Neva. Neva em mim.
O gelo cobre a janela, mas aqui dentro a lareira nos esquenta. Mamãe está a dormir, dou graças a isso, ela não sente tanta dor quando submersa em sonhos. Oh, mamãe! Estamos as duas afastadas, a uma distância que a insanidade nos impôs, isso não merece ser chamado de vida, uma pessoa sempre ativa e agora é limitada a camisa de força, sendo chamada de louca.

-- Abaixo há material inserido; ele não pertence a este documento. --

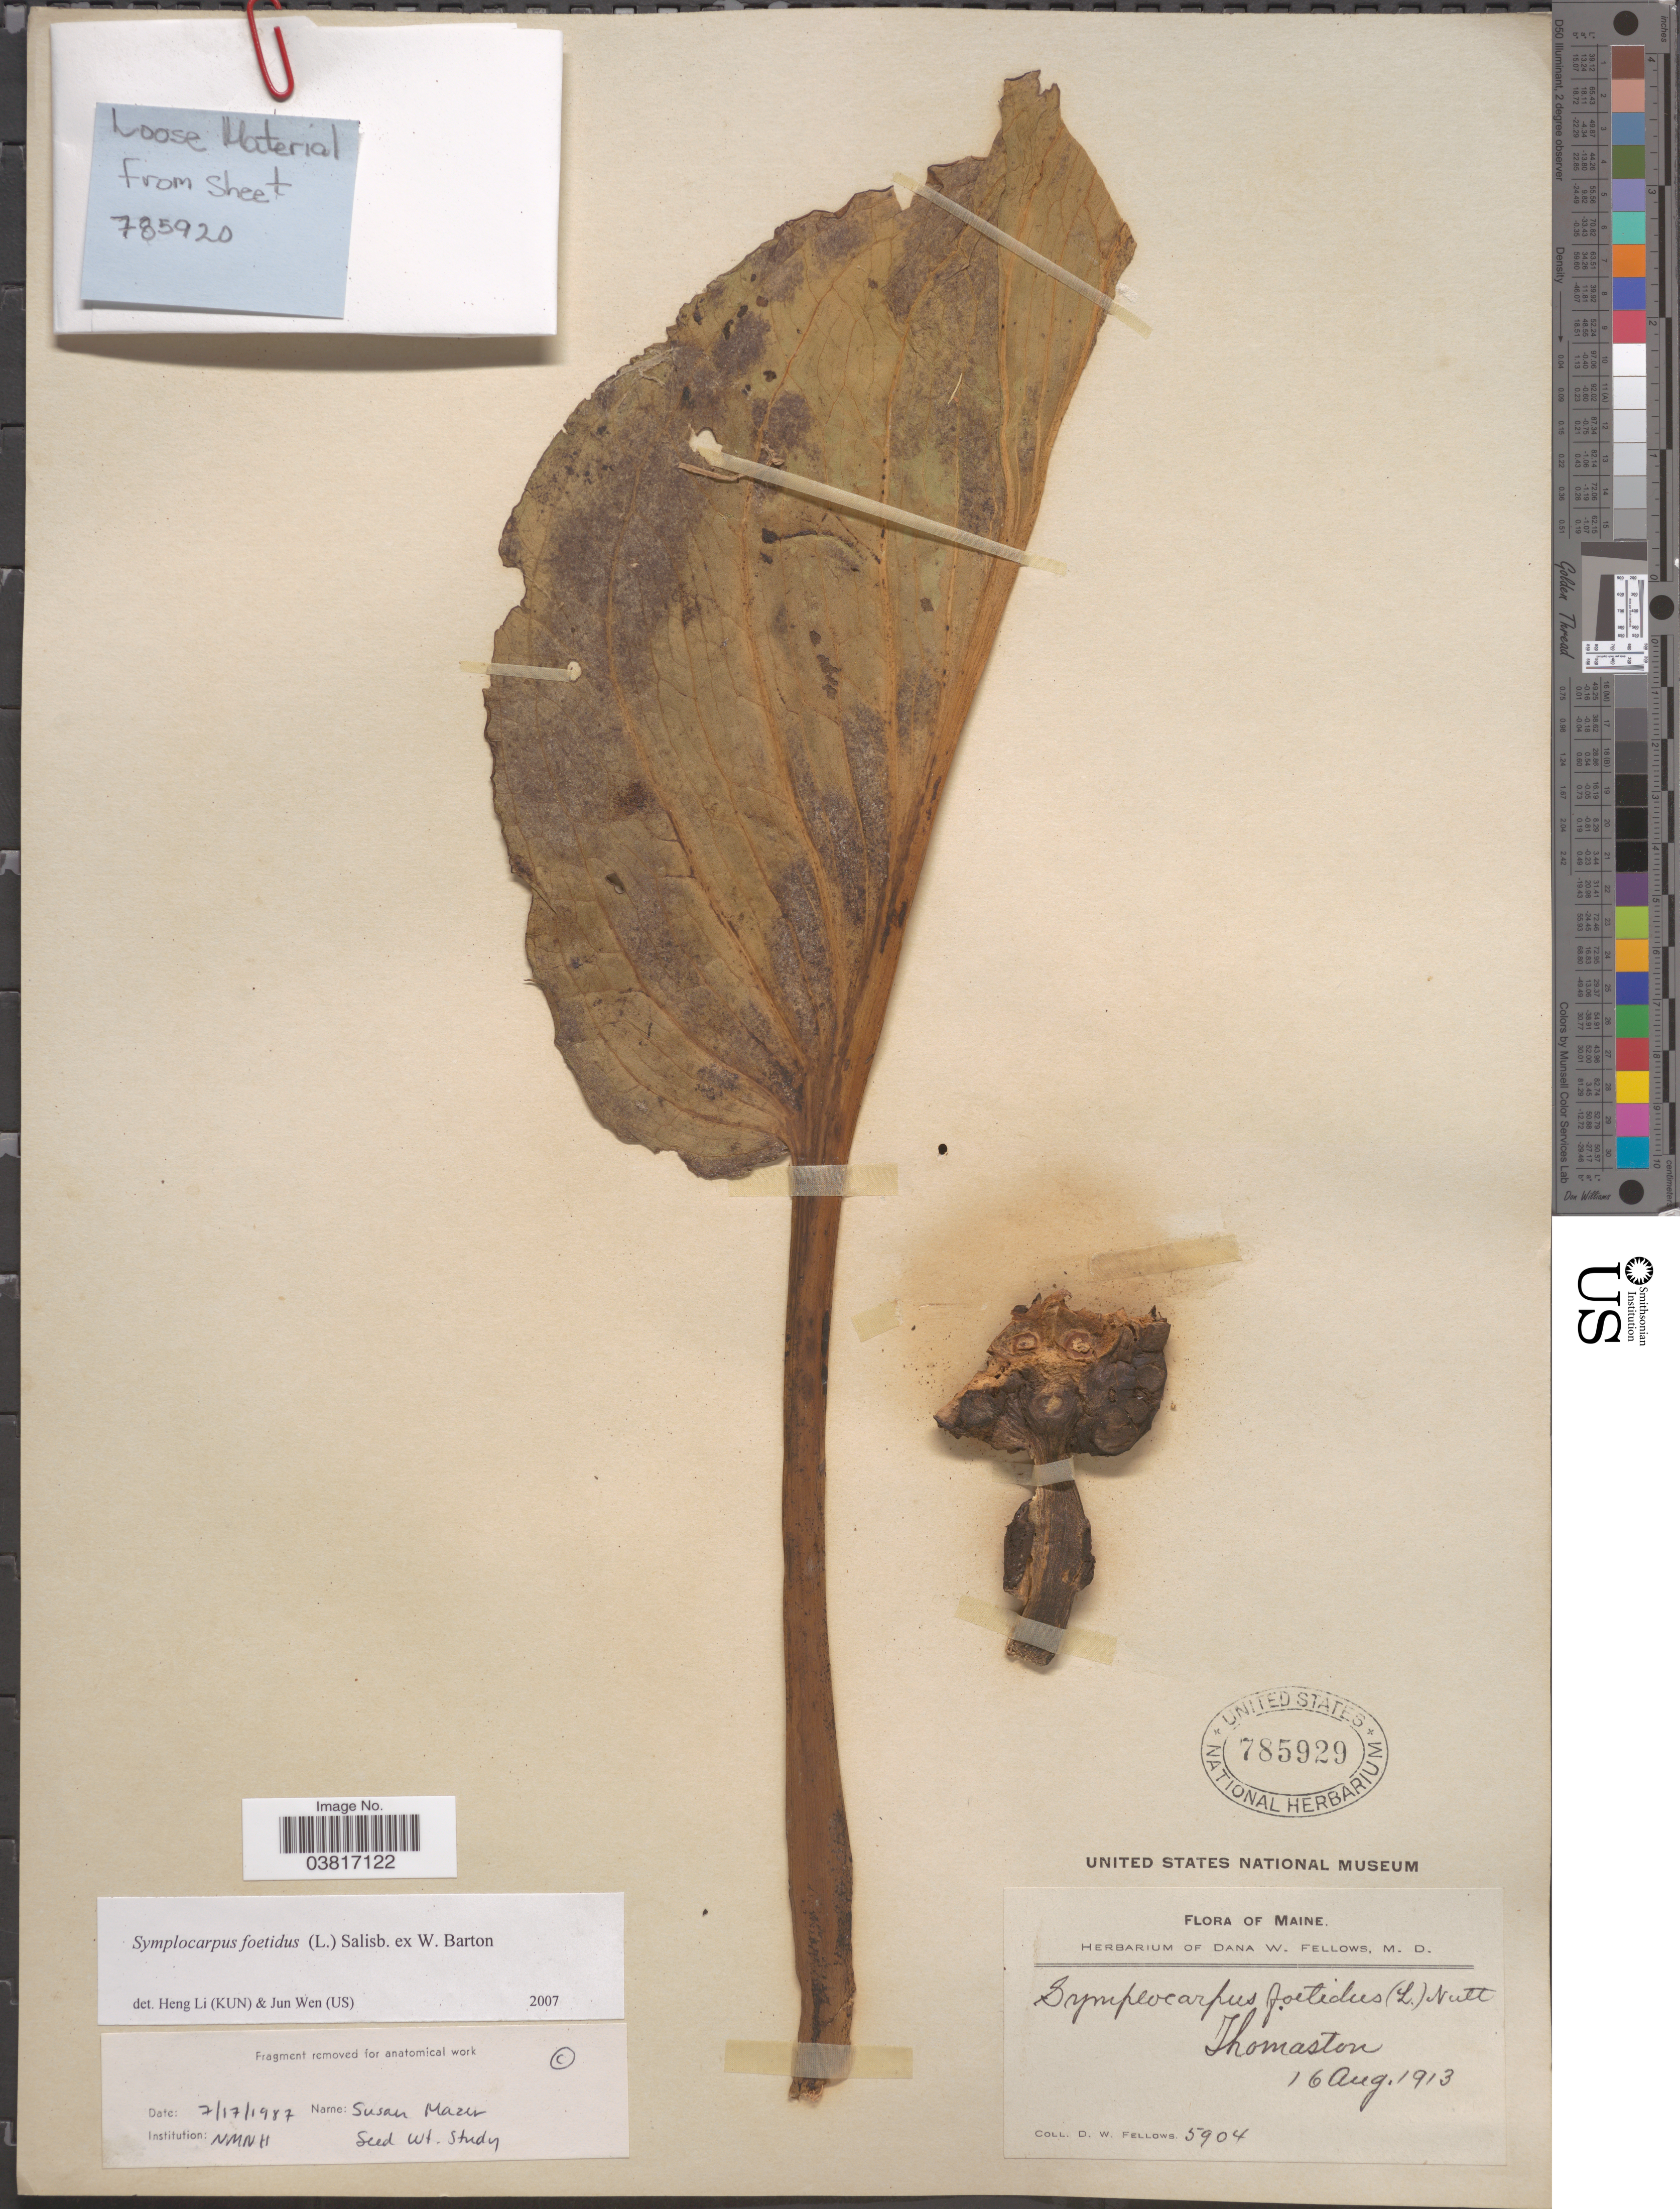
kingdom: Plantae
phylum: Tracheophyta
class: Liliopsida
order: Alismatales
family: Araceae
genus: Symplocarpus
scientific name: Symplocarpus foetidus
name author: (L.) W. Salisb. ex W.P.C. Barton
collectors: D. W. Fellows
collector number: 5904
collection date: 1913-08-16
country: United States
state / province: Maine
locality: Thomaston.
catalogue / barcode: US 785929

Enquanto escrevo, mamãe ressona tranquila – normal eu diria até. Ontem ela me perguntou quem eu era. “Ora, sou Rox, sua filha”, respondi. “Tome tento, louca. Tens minha idade” respondeu e saiu empertigada. Mas hoje, para grande alegria, ela amanheceu e foi para as suas rosas no jardim, cantarolava e sorria, conversava com as rosas e me olhava maviosa. Céus!, como fiquei feliz. Sentei e admirei-a, como se estivéssemos de volta aos meu dez anos de idade, com mamãe e papai rindo de mim e das tagarelices sem sentido algum.
O sol se pôs, naturalmente, e como foi egoísta, levou minhas lembranças e a calma de minha velha mãe, foi terrível presenciar a matança da vida – dela e do jardim, agora em pedaços – mamãe simplesmente endureceu e uma sombra desceu sobre seus olhos, gritou para mim, para as flores, pisoteou-as e praguejou a mim. Tirou as roupas e correu para longe. Só fui encontrá-la quando a noite só se fazia clara pela lua, ela estava deitada no chão batido, onde papai fora enterrado, lá ela conversava com ele, chorava por ele. Triste de se ver. Quando a trouxe para casa estava exausta e logo dormiu.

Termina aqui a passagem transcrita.